Avec Youth, Paolo Sorrentino n'en est pas à son premier film anglophone. C'est notamment à lui que l'on doit There Must Be the Place. Mais le cinéaste italien se fait aussi valoir grâce à des films tournés dans la langue de Dante. Il Divo (2008) a obtenu le Prix du jury à Cannes. Il y a deux ans, La grande bellezza avait été écarté du palmarès cannois pour ensuite obtenir à peu près tous les autres prix possibles et imaginables au cours de l'année, y compris l'Oscar du meilleur film en langue étrangère.

S'il ne devait y avoir qu'une seule raison pour justifier la langue anglaise dans Youth, présenté hier en compétition, elle pourrait emprunter la forme d'un nom: Michael Caine. Le vétéran est tout simplement magnifique dans ce film dont le scénario est construit autour de deux vieux amis artistes. L'un est un chef d'orchestre à la retraite (Caine), bien décidé à n'en sortir sous aucun prétexte (fût-il même royal). L'autre (Harvey Keitel) est un cinéaste qui, au contraire, bûche sur le scénario d'un film qu'il souhaiterait livrer en guise de testament artistique.

À la fois drôle et profond, ponctué de scènes oniriques parfois étonnantes, Youth est une réflexion à la fois tendre et lucide sur le temps qui passe. Et parfois cruelle. On notera au passage un morceau de bravoure de Jane Fonda, irrésistible dans la peau d'une vieille vedette de cinéma, venue en Suisse expressément pour lancer ses quatre vérités au visage du cinéaste qui l'a révélée. Quelques fabuleux traits de mise en scène se distinguent aussi de l'ensemble.

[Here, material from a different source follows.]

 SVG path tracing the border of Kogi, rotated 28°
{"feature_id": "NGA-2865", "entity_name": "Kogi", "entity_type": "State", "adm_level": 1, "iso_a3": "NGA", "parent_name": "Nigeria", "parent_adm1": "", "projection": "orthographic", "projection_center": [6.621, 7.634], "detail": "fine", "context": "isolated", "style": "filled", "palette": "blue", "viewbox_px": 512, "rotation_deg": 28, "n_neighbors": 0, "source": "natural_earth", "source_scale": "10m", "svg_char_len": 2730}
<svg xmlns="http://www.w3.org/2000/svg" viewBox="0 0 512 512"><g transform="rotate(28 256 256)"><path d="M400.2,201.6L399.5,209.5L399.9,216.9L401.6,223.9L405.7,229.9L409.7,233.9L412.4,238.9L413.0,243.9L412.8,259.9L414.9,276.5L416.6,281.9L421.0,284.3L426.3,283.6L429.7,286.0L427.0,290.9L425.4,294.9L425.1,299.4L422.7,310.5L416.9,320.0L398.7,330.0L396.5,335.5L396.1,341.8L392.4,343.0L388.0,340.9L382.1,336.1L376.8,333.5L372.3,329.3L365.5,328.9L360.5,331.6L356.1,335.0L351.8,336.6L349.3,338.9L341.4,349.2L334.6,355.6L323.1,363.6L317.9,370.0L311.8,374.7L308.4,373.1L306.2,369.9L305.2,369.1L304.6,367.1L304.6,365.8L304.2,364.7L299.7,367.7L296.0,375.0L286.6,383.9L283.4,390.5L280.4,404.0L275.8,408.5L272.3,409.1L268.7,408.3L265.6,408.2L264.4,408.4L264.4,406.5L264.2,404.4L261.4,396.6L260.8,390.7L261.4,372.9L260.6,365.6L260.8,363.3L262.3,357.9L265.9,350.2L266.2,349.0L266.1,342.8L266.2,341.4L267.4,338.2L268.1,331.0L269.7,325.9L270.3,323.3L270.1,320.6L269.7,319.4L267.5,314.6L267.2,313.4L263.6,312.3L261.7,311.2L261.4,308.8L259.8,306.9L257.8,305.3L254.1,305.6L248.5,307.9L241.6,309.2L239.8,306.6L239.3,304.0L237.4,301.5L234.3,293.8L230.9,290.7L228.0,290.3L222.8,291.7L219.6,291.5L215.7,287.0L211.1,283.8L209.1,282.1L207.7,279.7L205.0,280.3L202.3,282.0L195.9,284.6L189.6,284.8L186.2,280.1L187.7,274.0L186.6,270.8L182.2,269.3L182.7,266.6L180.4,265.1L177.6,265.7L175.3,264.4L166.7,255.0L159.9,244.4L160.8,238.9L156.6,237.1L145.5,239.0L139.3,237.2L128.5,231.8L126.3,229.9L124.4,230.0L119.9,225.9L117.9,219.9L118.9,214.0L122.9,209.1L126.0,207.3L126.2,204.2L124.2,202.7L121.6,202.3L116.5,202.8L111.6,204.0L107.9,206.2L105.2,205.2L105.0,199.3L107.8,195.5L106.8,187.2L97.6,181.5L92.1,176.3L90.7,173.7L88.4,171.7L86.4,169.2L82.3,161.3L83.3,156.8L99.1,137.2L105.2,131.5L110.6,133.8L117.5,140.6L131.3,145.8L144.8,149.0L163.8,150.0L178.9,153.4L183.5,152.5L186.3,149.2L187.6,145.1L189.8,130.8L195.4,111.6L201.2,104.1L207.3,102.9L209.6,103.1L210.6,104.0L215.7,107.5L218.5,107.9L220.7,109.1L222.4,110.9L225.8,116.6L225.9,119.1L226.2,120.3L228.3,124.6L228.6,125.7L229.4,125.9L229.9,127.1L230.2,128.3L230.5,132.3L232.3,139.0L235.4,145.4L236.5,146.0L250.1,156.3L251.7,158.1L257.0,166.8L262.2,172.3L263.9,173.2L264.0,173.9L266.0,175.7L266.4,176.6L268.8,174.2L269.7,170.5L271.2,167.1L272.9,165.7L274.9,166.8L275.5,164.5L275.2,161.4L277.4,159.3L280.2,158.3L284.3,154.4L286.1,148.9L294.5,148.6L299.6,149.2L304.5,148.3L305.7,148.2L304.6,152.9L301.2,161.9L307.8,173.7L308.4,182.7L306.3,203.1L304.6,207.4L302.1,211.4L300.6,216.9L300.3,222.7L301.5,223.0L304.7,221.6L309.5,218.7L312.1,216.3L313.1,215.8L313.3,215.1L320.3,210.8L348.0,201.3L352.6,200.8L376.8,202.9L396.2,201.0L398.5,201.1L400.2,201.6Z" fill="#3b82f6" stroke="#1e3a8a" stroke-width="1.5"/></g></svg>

Les trois acteurs ont été très applaudis par les journalistes lors de leur arrivée dans la salle où ont lieu les conférences de presse, mais Michael Caine a eu droit à une claque encore plus nourrie. L'acteur britannique, âgé de 82 ans, n'avait pas mis les pieds sur la Croisette depuis... 49 ans!

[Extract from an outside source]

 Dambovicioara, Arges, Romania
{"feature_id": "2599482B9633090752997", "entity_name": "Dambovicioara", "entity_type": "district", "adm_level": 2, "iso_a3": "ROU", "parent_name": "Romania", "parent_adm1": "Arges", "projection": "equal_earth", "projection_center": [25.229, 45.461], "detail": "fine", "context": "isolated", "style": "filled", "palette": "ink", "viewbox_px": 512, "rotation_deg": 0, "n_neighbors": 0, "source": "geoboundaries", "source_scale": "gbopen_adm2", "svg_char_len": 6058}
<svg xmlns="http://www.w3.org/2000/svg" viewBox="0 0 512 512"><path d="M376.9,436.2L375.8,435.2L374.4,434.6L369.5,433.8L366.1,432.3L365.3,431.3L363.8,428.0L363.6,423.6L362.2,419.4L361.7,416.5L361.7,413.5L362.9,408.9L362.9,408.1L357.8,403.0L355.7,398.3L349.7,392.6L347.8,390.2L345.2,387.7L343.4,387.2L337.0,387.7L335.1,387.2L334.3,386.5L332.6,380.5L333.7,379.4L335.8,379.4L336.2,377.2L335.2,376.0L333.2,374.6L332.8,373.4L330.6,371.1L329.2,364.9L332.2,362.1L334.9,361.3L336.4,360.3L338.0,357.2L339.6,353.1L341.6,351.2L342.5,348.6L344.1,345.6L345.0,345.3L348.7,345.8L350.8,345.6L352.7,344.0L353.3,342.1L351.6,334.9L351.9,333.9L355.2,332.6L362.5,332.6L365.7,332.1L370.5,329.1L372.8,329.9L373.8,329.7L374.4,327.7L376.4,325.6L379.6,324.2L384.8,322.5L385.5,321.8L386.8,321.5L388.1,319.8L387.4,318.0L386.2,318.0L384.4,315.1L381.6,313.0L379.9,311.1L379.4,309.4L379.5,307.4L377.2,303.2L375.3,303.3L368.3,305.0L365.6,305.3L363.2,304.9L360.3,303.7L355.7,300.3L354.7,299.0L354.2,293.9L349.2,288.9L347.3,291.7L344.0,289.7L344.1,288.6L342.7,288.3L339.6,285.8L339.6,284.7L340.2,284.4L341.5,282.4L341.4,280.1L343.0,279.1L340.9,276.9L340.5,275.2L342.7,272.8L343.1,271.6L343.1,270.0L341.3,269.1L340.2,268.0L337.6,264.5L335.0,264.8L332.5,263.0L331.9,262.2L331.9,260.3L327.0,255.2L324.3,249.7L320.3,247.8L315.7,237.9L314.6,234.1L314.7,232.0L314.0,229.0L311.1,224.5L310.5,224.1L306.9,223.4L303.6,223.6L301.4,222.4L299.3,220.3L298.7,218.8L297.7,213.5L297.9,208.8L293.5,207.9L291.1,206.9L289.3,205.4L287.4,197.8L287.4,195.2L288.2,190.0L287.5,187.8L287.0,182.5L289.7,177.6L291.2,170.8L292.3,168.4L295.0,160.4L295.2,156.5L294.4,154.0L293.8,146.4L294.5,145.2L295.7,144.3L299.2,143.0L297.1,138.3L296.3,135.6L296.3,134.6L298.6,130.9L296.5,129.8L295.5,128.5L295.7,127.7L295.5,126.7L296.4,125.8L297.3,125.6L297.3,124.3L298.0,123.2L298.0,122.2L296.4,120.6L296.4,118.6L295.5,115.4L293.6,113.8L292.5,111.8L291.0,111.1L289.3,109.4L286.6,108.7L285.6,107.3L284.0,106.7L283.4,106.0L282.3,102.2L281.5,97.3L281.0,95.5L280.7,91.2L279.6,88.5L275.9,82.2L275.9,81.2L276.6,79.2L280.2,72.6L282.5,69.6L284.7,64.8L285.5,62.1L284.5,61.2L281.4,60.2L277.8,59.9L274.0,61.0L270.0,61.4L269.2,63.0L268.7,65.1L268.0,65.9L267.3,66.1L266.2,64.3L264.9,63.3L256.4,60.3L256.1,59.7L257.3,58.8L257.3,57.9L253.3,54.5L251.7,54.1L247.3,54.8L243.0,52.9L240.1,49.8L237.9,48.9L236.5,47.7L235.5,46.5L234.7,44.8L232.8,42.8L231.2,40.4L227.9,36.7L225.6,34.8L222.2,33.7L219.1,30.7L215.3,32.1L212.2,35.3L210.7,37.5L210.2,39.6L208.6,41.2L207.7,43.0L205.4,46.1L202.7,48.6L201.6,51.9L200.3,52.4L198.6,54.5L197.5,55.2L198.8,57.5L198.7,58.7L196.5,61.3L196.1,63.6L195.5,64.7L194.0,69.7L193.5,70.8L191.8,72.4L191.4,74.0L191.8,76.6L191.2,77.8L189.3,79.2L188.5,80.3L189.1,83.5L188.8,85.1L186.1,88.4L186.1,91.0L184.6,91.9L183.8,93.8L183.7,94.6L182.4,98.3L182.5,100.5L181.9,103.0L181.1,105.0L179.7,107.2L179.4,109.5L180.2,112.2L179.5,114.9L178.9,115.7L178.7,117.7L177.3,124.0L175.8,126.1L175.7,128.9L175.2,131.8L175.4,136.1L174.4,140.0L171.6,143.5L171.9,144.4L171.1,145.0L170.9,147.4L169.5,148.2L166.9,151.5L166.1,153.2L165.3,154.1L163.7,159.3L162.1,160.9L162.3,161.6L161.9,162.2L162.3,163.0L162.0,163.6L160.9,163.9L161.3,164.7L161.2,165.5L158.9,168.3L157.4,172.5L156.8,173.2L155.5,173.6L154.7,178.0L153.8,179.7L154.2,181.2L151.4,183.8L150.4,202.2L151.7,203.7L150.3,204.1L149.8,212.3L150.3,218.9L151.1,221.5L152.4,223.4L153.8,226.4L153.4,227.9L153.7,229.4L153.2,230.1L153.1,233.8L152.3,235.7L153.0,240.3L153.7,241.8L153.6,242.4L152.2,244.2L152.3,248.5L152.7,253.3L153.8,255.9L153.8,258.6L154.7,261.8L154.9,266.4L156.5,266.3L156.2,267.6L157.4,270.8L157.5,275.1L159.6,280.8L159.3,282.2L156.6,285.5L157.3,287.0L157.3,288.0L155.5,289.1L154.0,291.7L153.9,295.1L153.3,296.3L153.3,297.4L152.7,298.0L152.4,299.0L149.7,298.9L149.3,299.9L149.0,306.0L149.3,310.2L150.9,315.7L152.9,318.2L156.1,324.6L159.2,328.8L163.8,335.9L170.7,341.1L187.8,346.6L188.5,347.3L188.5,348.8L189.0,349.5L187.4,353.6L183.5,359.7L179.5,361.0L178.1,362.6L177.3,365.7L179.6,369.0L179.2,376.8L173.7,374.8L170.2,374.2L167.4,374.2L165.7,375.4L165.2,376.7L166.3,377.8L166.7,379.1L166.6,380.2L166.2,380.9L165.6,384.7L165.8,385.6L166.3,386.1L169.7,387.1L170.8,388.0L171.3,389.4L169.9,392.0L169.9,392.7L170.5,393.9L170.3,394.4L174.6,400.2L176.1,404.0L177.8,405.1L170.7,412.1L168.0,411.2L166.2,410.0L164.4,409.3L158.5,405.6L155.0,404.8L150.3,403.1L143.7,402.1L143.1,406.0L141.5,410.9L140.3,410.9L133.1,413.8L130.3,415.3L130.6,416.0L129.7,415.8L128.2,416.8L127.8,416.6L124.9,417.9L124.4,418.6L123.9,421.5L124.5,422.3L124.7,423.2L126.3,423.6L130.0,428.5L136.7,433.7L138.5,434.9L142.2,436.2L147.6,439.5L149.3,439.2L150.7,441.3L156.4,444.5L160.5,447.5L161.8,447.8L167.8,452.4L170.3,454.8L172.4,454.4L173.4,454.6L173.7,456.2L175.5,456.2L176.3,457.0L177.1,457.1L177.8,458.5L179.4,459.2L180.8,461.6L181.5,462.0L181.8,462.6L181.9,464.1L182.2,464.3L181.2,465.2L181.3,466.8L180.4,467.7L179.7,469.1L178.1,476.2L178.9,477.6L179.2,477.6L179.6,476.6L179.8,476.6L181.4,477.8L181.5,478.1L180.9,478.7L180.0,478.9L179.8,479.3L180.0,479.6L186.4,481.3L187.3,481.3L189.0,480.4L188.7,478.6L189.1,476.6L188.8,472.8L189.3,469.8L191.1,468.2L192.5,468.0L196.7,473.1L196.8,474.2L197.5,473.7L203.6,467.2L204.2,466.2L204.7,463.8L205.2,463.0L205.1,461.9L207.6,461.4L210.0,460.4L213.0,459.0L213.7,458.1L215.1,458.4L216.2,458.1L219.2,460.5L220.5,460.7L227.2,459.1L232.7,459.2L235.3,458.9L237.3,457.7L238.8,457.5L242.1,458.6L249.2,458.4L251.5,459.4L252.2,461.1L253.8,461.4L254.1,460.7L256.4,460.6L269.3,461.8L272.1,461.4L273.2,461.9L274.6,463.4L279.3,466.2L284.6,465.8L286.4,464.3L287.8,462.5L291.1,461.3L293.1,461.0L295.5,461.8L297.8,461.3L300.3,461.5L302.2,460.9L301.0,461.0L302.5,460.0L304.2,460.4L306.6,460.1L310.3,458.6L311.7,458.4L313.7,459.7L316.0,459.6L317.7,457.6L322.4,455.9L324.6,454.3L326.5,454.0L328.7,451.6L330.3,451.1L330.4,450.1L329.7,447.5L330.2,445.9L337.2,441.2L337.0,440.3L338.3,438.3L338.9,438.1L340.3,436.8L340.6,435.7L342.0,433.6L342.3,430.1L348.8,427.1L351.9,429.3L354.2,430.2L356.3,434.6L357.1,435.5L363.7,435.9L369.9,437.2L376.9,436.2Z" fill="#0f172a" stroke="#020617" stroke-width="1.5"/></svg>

«J'étais venu avec Alfie, a-t-il raconté délicieusement. Comme on ne m'avait pas donné de prix, j'avais décidé de ne jamais revenir! Mais je suis ravi d'être là, car j'aime vraiment beaucoup ce film. Je veux le soutenir, qu'il ait un prix ou pas!»

Si jamais Youth était primé dimanche, le vétéran estime que la récompense devrait être partagée entre tous les artisans du film.

«À une certaine époque de ma vie, j'ai été soldat, a-t-il expliqué. Si tu t'en sors vivant, c'est grâce aux autres qui étaient là avec toi. Au cinéma, c'est pareil. C'est un travail de collaboration. Si tu survis, c'est grâce à tes partenaires.»

Dédié à Francesco Rosi

Paolo Sorrentino a par ailleurs expliqué ainsi la dédicace au grand cinéaste Francesco Rosi, mort en janvier dernier.

«D'abord, il s'agit d'un très grand cinéaste, qui en a influencé plusieurs autres, notamment Martin Scorsese. Il y a quelques années, je suis allé le voir et il m'a parlé d'une histoire de jeunesse. Ce fut l'élément déclencheur pour l'écriture de ce film.»

Un mot, enfin, sur l'affiche, racoleuse à souhait. On y voit les deux vétérans dans une piscine en train de regarder une superbe jeune femme nue. Or, le récit est beaucoup plus fin que cette affiche, qui pourrait laisser croire à une dérive libidineuse de deux hommes d'âge mûr. Cela dit, cette affiche a beaucoup ému Michael Caine.

«Quand ces deux hommes regardent cette splendide jeune femme, ils contemplent ce à quoi ils n'auront jamais plus accès. Ça m'a rendu triste. Moi, j'ai pleuré en regardant cette affiche!»